-------- Source material
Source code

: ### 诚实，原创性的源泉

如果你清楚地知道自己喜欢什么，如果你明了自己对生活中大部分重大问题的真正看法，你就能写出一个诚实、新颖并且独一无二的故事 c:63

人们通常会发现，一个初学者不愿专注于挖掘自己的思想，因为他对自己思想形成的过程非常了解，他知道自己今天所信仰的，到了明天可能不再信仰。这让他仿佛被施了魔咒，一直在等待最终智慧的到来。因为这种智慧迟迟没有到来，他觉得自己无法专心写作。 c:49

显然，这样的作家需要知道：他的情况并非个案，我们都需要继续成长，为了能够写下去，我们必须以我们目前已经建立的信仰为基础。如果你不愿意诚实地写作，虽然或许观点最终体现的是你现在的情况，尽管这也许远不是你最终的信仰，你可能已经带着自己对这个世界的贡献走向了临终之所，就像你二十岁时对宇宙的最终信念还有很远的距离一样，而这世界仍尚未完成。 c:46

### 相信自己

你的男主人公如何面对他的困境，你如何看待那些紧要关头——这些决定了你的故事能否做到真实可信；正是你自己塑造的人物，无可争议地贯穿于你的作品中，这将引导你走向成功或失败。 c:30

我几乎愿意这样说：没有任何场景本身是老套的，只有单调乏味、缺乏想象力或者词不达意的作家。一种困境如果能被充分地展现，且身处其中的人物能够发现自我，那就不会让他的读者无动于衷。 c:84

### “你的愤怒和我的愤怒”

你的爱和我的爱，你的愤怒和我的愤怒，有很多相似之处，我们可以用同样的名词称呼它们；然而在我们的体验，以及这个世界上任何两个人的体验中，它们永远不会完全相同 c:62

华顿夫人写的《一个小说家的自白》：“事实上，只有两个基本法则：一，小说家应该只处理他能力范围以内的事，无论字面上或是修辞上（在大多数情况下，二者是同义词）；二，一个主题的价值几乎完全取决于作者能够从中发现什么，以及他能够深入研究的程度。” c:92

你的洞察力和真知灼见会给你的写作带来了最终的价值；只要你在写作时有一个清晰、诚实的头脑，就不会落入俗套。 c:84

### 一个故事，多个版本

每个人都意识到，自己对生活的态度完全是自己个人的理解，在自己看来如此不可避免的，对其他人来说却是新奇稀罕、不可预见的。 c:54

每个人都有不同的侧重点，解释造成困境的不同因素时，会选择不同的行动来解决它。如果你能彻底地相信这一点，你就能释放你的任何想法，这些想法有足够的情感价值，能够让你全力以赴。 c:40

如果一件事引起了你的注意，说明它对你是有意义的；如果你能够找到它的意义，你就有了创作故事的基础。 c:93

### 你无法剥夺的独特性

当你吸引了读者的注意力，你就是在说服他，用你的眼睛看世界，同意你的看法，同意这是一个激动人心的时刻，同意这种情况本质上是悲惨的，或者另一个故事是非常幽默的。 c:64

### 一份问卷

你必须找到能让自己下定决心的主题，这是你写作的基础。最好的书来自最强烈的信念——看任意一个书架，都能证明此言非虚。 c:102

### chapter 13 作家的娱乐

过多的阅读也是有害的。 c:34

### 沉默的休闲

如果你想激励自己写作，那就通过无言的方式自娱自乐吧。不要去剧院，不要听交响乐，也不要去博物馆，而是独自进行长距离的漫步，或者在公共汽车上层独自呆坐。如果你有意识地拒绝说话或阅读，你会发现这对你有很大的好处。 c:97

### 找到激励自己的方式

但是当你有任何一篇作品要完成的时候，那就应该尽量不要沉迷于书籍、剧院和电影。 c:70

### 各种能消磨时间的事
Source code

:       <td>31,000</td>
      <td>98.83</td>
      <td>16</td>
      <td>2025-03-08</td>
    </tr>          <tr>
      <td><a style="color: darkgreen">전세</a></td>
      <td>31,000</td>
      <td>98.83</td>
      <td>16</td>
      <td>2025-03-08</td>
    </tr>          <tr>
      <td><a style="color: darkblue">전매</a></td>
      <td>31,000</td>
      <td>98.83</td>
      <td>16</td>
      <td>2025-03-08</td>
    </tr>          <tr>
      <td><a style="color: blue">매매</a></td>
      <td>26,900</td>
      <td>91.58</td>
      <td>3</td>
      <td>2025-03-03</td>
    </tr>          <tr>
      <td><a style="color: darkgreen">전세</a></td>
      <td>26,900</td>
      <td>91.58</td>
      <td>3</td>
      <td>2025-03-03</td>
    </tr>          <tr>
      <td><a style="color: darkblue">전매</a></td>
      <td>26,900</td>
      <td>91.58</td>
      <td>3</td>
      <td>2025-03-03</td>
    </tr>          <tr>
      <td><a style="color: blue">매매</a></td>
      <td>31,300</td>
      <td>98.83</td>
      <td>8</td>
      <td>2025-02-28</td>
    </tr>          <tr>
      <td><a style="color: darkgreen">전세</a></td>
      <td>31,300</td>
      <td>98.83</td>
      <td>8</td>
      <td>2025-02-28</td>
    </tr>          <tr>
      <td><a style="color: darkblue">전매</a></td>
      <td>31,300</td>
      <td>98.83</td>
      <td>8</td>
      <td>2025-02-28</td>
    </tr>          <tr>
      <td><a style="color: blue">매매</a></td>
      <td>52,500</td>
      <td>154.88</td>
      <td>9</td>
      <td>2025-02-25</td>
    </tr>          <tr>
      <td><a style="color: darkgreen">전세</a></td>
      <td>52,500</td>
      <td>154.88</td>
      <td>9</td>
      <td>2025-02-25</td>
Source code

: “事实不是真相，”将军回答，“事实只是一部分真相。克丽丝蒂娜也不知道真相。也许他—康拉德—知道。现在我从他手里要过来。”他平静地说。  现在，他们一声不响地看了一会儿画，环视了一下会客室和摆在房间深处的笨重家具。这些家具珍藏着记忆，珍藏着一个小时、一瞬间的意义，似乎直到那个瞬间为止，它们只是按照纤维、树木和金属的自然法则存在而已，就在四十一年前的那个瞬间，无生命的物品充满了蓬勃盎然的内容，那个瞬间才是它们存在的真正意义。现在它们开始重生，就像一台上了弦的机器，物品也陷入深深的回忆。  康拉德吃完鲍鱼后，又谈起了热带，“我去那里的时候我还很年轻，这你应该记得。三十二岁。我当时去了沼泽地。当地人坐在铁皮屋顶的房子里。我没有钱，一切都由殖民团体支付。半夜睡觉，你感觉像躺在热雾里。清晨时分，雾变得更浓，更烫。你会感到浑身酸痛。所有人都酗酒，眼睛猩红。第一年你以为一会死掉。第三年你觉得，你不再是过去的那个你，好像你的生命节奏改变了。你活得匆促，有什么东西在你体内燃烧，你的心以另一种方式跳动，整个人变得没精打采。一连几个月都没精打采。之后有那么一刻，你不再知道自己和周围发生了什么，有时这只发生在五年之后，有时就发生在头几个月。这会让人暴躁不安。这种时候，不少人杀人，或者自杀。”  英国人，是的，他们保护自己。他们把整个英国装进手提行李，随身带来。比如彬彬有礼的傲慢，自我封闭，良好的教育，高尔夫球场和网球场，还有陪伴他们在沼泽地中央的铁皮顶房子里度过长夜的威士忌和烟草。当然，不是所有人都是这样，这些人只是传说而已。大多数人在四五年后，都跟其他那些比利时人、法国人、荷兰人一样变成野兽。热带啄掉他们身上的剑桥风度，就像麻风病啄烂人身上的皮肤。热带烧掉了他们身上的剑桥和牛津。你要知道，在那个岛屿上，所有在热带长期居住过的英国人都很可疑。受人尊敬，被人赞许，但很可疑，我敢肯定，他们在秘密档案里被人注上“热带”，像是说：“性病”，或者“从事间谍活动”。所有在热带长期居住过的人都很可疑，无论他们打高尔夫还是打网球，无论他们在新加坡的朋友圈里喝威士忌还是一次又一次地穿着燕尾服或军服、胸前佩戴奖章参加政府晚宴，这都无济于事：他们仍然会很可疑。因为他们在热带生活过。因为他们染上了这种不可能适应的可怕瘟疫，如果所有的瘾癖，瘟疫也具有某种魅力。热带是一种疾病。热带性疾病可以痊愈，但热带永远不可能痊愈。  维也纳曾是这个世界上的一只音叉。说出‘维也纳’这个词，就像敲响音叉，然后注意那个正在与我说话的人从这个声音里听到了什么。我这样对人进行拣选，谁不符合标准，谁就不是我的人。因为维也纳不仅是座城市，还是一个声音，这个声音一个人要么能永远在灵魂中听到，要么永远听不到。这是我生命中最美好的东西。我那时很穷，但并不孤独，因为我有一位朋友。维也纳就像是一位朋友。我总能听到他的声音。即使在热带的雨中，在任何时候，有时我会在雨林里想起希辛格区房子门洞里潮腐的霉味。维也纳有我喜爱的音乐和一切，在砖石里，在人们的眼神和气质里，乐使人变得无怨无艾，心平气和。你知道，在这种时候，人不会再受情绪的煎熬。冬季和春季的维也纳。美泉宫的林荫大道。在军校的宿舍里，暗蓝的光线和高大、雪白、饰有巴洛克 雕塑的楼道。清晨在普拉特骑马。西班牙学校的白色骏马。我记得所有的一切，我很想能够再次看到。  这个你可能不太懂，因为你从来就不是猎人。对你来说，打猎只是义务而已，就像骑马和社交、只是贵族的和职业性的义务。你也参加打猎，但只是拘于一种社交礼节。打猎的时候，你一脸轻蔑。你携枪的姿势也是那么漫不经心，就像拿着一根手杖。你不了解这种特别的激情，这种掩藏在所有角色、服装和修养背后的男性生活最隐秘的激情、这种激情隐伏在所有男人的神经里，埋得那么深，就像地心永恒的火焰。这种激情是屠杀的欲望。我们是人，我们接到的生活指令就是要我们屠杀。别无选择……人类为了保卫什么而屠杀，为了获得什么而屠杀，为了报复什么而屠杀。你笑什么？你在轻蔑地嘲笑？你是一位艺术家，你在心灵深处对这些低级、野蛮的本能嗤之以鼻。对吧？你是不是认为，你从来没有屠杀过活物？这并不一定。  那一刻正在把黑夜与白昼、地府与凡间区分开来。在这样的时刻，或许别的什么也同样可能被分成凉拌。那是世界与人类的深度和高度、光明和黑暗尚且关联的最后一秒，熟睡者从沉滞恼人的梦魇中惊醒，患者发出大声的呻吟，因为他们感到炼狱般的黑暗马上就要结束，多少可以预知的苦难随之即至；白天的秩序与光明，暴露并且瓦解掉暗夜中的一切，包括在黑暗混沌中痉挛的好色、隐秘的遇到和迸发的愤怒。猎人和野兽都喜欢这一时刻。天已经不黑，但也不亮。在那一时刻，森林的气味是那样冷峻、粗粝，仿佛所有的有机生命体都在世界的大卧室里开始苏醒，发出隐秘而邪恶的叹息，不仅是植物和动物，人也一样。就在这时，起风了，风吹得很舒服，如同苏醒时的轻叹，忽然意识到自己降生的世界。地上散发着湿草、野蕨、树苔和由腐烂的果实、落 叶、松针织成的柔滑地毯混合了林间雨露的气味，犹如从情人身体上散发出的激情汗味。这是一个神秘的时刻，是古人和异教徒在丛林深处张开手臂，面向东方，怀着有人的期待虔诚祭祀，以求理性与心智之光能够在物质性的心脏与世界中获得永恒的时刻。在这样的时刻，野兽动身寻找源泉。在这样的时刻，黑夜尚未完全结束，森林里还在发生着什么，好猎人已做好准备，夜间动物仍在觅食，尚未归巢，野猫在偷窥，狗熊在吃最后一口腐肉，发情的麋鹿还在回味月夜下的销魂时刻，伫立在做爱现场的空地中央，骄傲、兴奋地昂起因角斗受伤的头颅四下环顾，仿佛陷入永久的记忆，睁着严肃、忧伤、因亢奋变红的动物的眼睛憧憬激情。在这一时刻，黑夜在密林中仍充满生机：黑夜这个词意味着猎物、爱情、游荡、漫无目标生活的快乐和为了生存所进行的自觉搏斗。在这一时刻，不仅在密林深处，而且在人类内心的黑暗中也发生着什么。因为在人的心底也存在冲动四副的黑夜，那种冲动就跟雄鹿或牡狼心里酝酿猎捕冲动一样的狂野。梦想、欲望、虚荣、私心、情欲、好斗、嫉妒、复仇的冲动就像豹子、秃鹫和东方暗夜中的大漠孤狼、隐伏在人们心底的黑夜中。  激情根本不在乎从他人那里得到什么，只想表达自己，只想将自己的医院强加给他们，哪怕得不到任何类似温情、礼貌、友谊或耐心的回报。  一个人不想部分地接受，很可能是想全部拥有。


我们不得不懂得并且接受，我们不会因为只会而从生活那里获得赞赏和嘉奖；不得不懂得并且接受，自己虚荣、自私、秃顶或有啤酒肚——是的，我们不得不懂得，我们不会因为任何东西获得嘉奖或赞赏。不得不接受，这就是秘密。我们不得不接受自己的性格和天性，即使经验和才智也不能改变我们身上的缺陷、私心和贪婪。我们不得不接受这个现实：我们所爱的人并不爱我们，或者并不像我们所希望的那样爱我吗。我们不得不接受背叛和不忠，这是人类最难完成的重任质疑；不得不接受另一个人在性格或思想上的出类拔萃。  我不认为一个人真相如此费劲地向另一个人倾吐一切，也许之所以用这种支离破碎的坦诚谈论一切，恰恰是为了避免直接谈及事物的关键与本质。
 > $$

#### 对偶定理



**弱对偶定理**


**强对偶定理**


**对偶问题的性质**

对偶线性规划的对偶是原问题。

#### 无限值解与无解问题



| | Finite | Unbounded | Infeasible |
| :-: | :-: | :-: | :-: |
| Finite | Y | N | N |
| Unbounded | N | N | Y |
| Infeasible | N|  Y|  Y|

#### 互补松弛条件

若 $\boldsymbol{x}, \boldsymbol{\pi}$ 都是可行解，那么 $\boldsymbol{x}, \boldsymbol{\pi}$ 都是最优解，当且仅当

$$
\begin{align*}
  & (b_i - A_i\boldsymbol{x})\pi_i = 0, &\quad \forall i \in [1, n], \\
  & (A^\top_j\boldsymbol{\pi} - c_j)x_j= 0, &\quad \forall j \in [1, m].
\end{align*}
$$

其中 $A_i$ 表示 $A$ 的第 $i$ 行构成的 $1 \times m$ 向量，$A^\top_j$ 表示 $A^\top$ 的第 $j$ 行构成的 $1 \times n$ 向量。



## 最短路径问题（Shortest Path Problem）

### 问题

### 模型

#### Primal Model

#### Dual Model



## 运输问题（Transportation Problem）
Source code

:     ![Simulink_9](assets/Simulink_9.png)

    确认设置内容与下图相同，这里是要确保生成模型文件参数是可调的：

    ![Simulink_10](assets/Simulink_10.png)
----------------
• [Activity] Looking through the data above, count the lines that include the string "Infeasible" and give only the count.

• [Answer to the exercise] 2